They'll eat corn if they have nothing else available.Now give them feed with 4-6 different grains,and see what gets left out.I don't feed my birds corn in the summer.it's good in the winter as it helps keep them warm.


----------



## MaryOfExeter (Sep 30, 2007)

My birds learn to eat the corn and the peas with no problem. I start them on what I expect them to eat throughout the rest of the year.


----------



## dishan (Aug 20, 2009)

line of *plamenh* is most appropriate for is thread

"The same way you can live on hamburgers only, possible, but not good."


----------



## seismic wonder2 (Aug 15, 2009)

I've had chickens for a while. I feed tham primarily laying crumbles appropriate for hens. They also get "scratch" which is a blend of wild bird seed, sun flower seeds, millet, sorgum, etc,,, I reserve cracked corn as a treat, like candy. Mainly becuase it's nutritionaly similar to candy they can live on it just like you can live on Snickers bars, but it isn't good for them. In the fall they get extra corn in addition to the other food just to "fatten" them up a bit for the winter. And every so often I buy a block of sod so they get some grass in addition to the weeds, marygolds and spinniach they get.
(wow , I need to get a life...)
My birds get a balanced diet as much as I can provide, not exclusively one thing or another. "Mus hav abalance, grasshopper..."


----------



## rackerman (Jul 29, 2009)

*Cracked corn*

I have heard, that cracked corn is bad, because it can scratch their crops. Has anyone else heard that???


----------



## Hillybean (Oct 30, 2005)

rackerman said:


> I have heard, that cracked corn is bad, because it can scratch their crops. Has anyone else heard that???
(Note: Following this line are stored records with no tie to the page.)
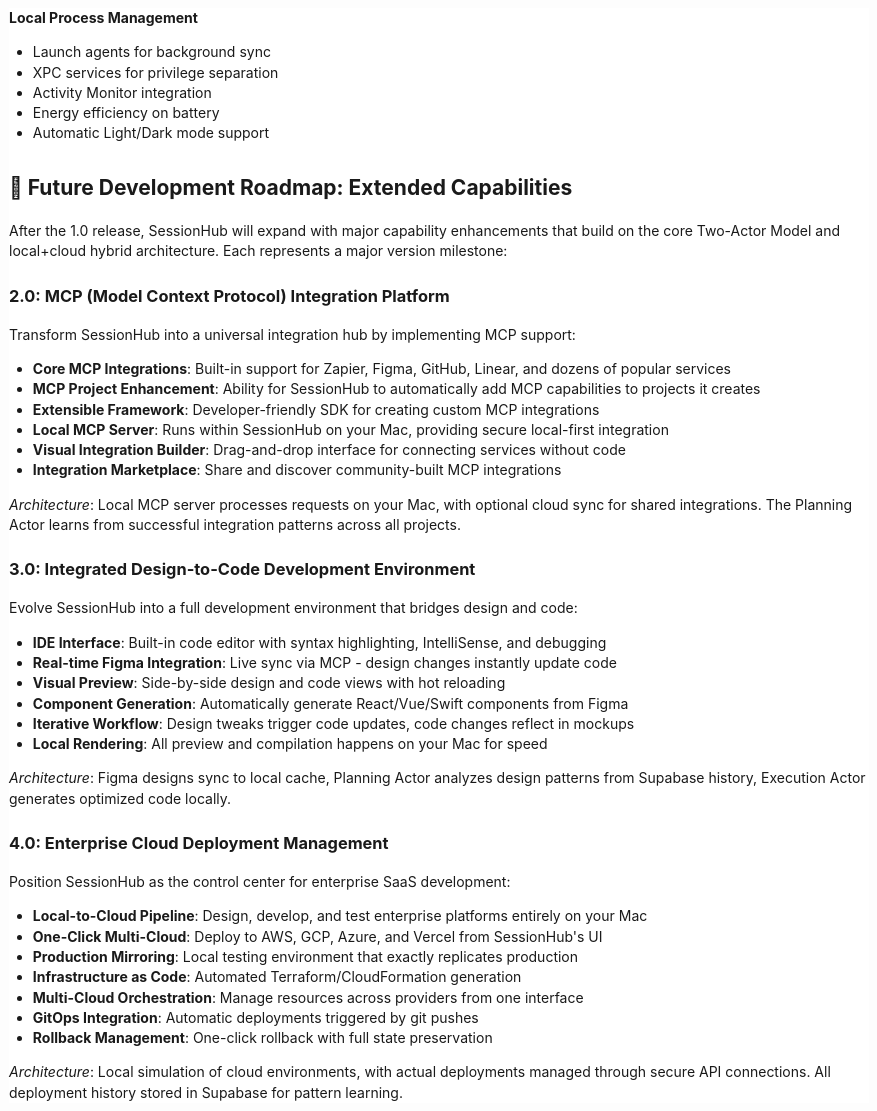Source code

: **Local Process Management**
- Launch agents for background sync
- XPC services for privilege separation
- Activity Monitor integration
- Energy efficiency on battery
- Automatic Light/Dark mode support

## 🚀 Future Development Roadmap: Extended Capabilities

After the 1.0 release, SessionHub will expand with major capability enhancements that build on the core Two-Actor Model and local+cloud hybrid architecture. Each represents a major version milestone:

### 2.0: MCP (Model Context Protocol) Integration Platform
Transform SessionHub into a universal integration hub by implementing MCP support:

- **Core MCP Integrations**: Built-in support for Zapier, Figma, GitHub, Linear, and dozens of popular services
- **MCP Project Enhancement**: Ability for SessionHub to automatically add MCP capabilities to projects it creates
- **Extensible Framework**: Developer-friendly SDK for creating custom MCP integrations
- **Local MCP Server**: Runs within SessionHub on your Mac, providing secure local-first integration
- **Visual Integration Builder**: Drag-and-drop interface for connecting services without code
- **Integration Marketplace**: Share and discover community-built MCP integrations

*Architecture*: Local MCP server processes requests on your Mac, with optional cloud sync for shared integrations. The Planning Actor learns from successful integration patterns across all projects.

### 3.0: Integrated Design-to-Code Development Environment
Evolve SessionHub into a full development environment that bridges design and code:

- **IDE Interface**: Built-in code editor with syntax highlighting, IntelliSense, and debugging
- **Real-time Figma Integration**: Live sync via MCP - design changes instantly update code
- **Visual Preview**: Side-by-side design and code views with hot reloading
- **Component Generation**: Automatically generate React/Vue/Swift components from Figma
- **Iterative Workflow**: Design tweaks trigger code updates, code changes reflect in mockups
- **Local Rendering**: All preview and compilation happens on your Mac for speed

*Architecture*: Figma designs sync to local cache, Planning Actor analyzes design patterns from Supabase history, Execution Actor generates optimized code locally.

### 4.0: Enterprise Cloud Deployment Management
Position SessionHub as the control center for enterprise SaaS development:

- **Local-to-Cloud Pipeline**: Design, develop, and test enterprise platforms entirely on your Mac
- **One-Click Multi-Cloud**: Deploy to AWS, GCP, Azure, and Vercel from SessionHub's UI
- **Production Mirroring**: Local testing environment that exactly replicates production
- **Infrastructure as Code**: Automated Terraform/CloudFormation generation
- **Multi-Cloud Orchestration**: Manage resources across providers from one interface
- **GitOps Integration**: Automatic deployments triggered by git pushes
- **Rollback Management**: One-click rollback with full state preservation

*Architecture*: Local simulation of cloud environments, with actual deployments managed through secure API connections. All deployment history stored in Supabase for pattern learning.
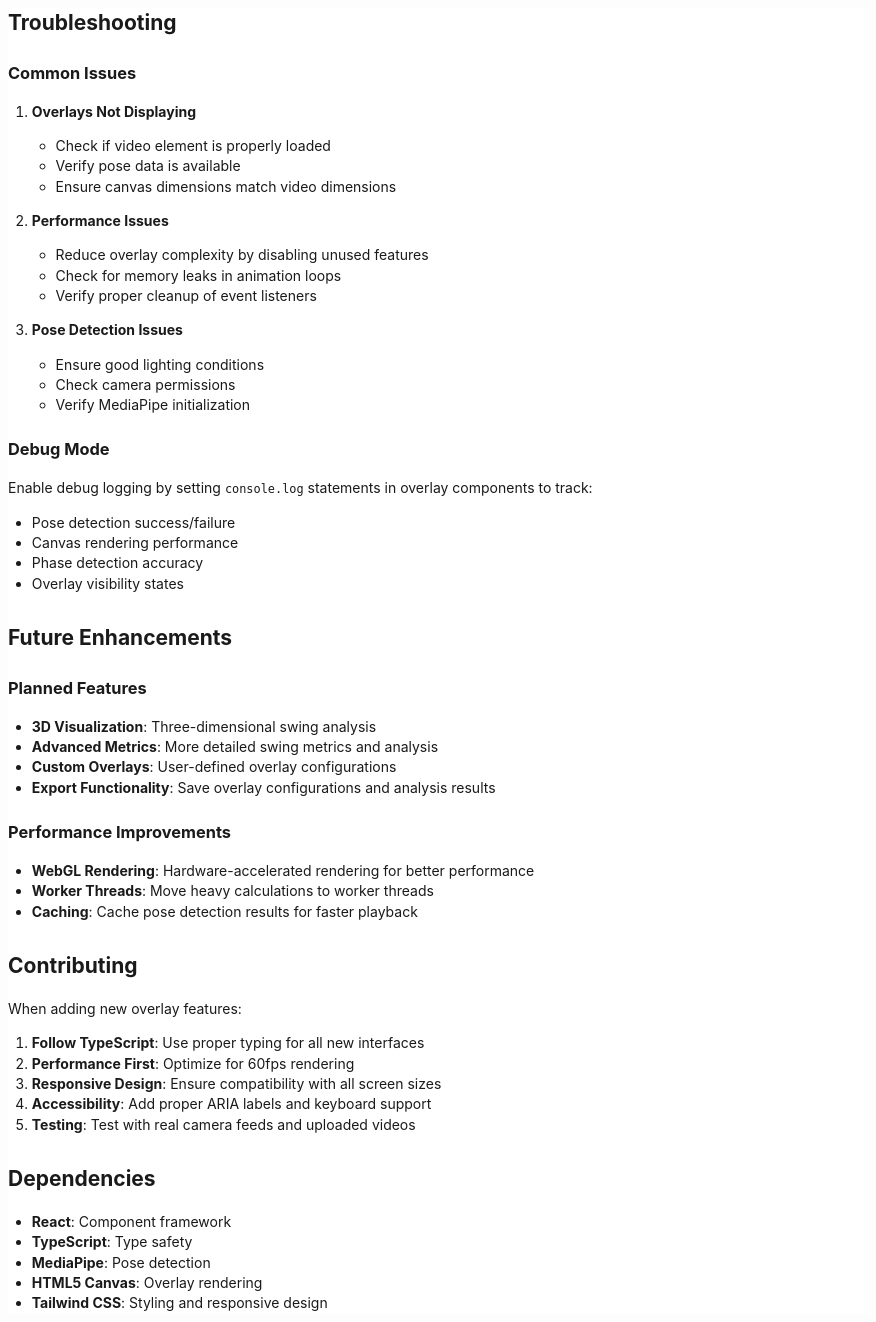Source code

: ## Troubleshooting

### Common Issues

1. **Overlays Not Displaying**
   - Check if video element is properly loaded
   - Verify pose data is available
   - Ensure canvas dimensions match video dimensions

2. **Performance Issues**
   - Reduce overlay complexity by disabling unused features
   - Check for memory leaks in animation loops
   - Verify proper cleanup of event listeners

3. **Pose Detection Issues**
   - Ensure good lighting conditions
   - Check camera permissions
   - Verify MediaPipe initialization

### Debug Mode
Enable debug logging by setting `console.log` statements in overlay components to track:
- Pose detection success/failure
- Canvas rendering performance
- Phase detection accuracy
- Overlay visibility states

## Future Enhancements

### Planned Features
- **3D Visualization**: Three-dimensional swing analysis
- **Advanced Metrics**: More detailed swing metrics and analysis
- **Custom Overlays**: User-defined overlay configurations
- **Export Functionality**: Save overlay configurations and analysis results

### Performance Improvements
- **WebGL Rendering**: Hardware-accelerated rendering for better performance
- **Worker Threads**: Move heavy calculations to worker threads
- **Caching**: Cache pose detection results for faster playback

## Contributing

When adding new overlay features:

1. **Follow TypeScript**: Use proper typing for all new interfaces
2. **Performance First**: Optimize for 60fps rendering
3. **Responsive Design**: Ensure compatibility with all screen sizes
4. **Accessibility**: Add proper ARIA labels and keyboard support
5. **Testing**: Test with real camera feeds and uploaded videos

## Dependencies

- **React**: Component framework
- **TypeScript**: Type safety
- **MediaPipe**: Pose detection
- **HTML5 Canvas**: Overlay rendering
- **Tailwind CSS**: Styling and responsive design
I have heard similiar thing... I have also heard that the digestion of crack corn is different, and that it can compact in the crop.

I just use whole corn, or pop corn, type of corn. That way I don't have to worry about it.

-Hilly


----------



## sky tx (Mar 1, 2005)

Cracked grain can cause CANKER


----------



## rackerman (Jul 29, 2009)

thats what I thought...


----------